R.I.P.: Sam Shepard

August 10, 2017

It’s a very strange experience to write a biography of someone who’s still alive, as I did in 1984 when Sam Shepard was 41 and I was 30 (we were kids! I can say in retrospect). And then it’s even weirder when that person dies. I’ve been tracking Shepard’s artistic career and personal life with varying degrees of intensity for more than three decades, so his death July 27 hit me hard. Like his colleagues and fans, I mourn the world’s loss of an epochal original writer. On a personal level I wasn’t prepared for how keenly I feel the loss of…not so much My Subject but a kind of alter-ego.


When I was asked to write a quickie bio by Dell Books, to capitalize on his Hollywood celebrity (the Oscar nomination for The Right Stuff, the tabloid interest in his nascent affair with Jessica Lange), I took the assignment for two reasons: 1) because I admired the crazy rock-n-roll energy and poetic theatricality of his plays (like The Tooth of Crime) and 2) because I identified with him personally as a guy with a tempestuous relationship with his alcoholic military-veteran father. I didn’t meet him in the course of writing the book nor while revising the biography for a second edition, published in 1997 when the Broadway debut of his Pulitzer-winning Buried Child dangled the promise of some new attention to the now-certified movie star’s theatrical body of work.

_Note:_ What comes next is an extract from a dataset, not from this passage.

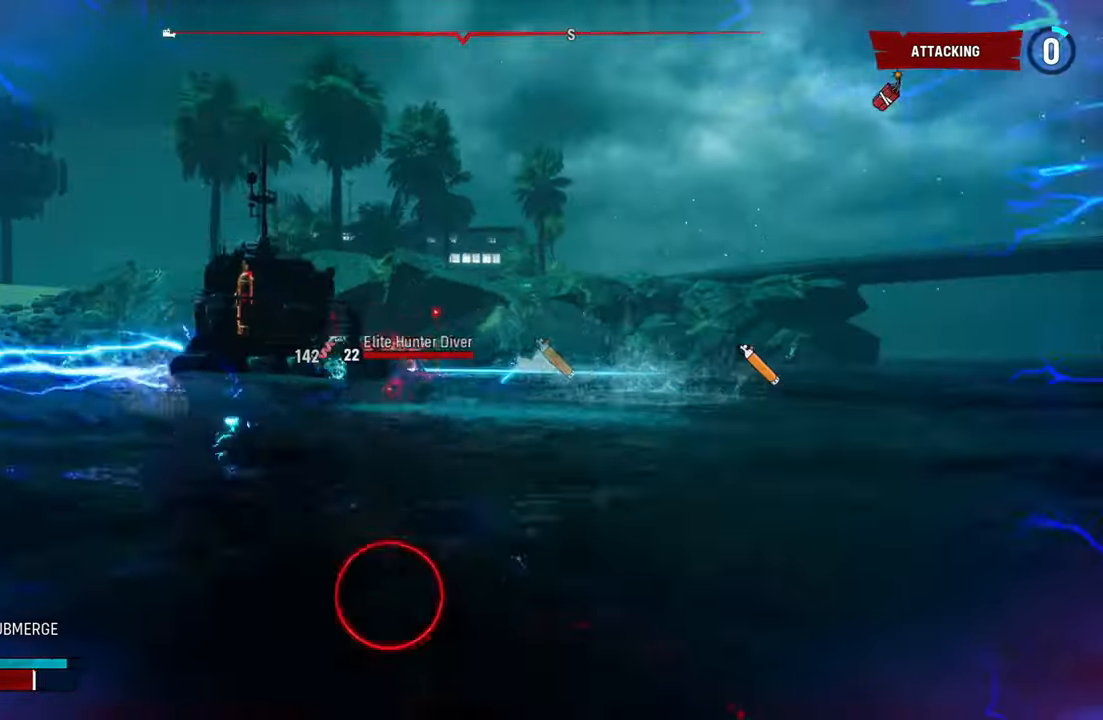
{"buttons": ["L2"], "left_stick": "up", "right_stick": "center", "events": [[60, "right_stick", "center"], [240, "R1", "down"], [280, "right_stick", "up-right"], [380, "R1", "up"], [420, "right_stick", "center"]]}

It wasn’t until 2003 until I finally got to sit down with him in St. Paul, MN, for a nuts-and-bolts interview for American Theater magazine; we talked again the following year in New York when I interviewed him for the Village Voice about his 2004 play The God of Hell. I feel like I know more about his personal life than anyone who’s not a friend needs to know (he was pretty private, and I respect that). I feel like I know a lot about him as an artist, which matters a lot more to me, and what I relate to most is his profound understanding of being psychically split between what happens outside and what happens inside.

In films Shepard reliably represented the many faces of craggy masculinity. It’s no disrespect to say he wasn’t a great actor – he was an economical performer and an iconic presence, which suited most of his film roles. His most memorable performance, for me, was playing the ghost of Hamlet’s father in Michael Almereyda’s 2000 film. I weep just thinking about the way he pulled Ethan Hawke into his arms and growled into his ear “Remember me!” His best-known stage plays (Curse of the Starving Class, Buried Child, True West, Fool for Love, A Lie of the Mind) revolve round the relatable subject of family life, presented in all its combative, hilarious, ridiculous mythological depth.


I always preferred his quirkier, stranger, more poetic and absurdist work because I felt him exercising his deepest passions there. (His 2012 play Heartless, above, produced by Signature Theater, is right up there with the wildest and craziest of his plays.) What I learned from meeting and writing about him was that he was profoundly a man of letters, extremely knowledgeable about certain pockets of poetry and international literature. He cared shockingly little about contemporary theater and only late in life delved into Shakespeare and the Greeks. It’s not surprising that Shepard had a lifelong love for horses (raising them and riding them). Much less known is his deep engagement with spirituality and philosophy, especially the teachings of Gurdjieff, a subject so close to his heart that when I interviewed him it was the one thing he wouldn’t discuss. These are the layers and flavors of Shepard’s work that I think will reveal themselves more as time goes by.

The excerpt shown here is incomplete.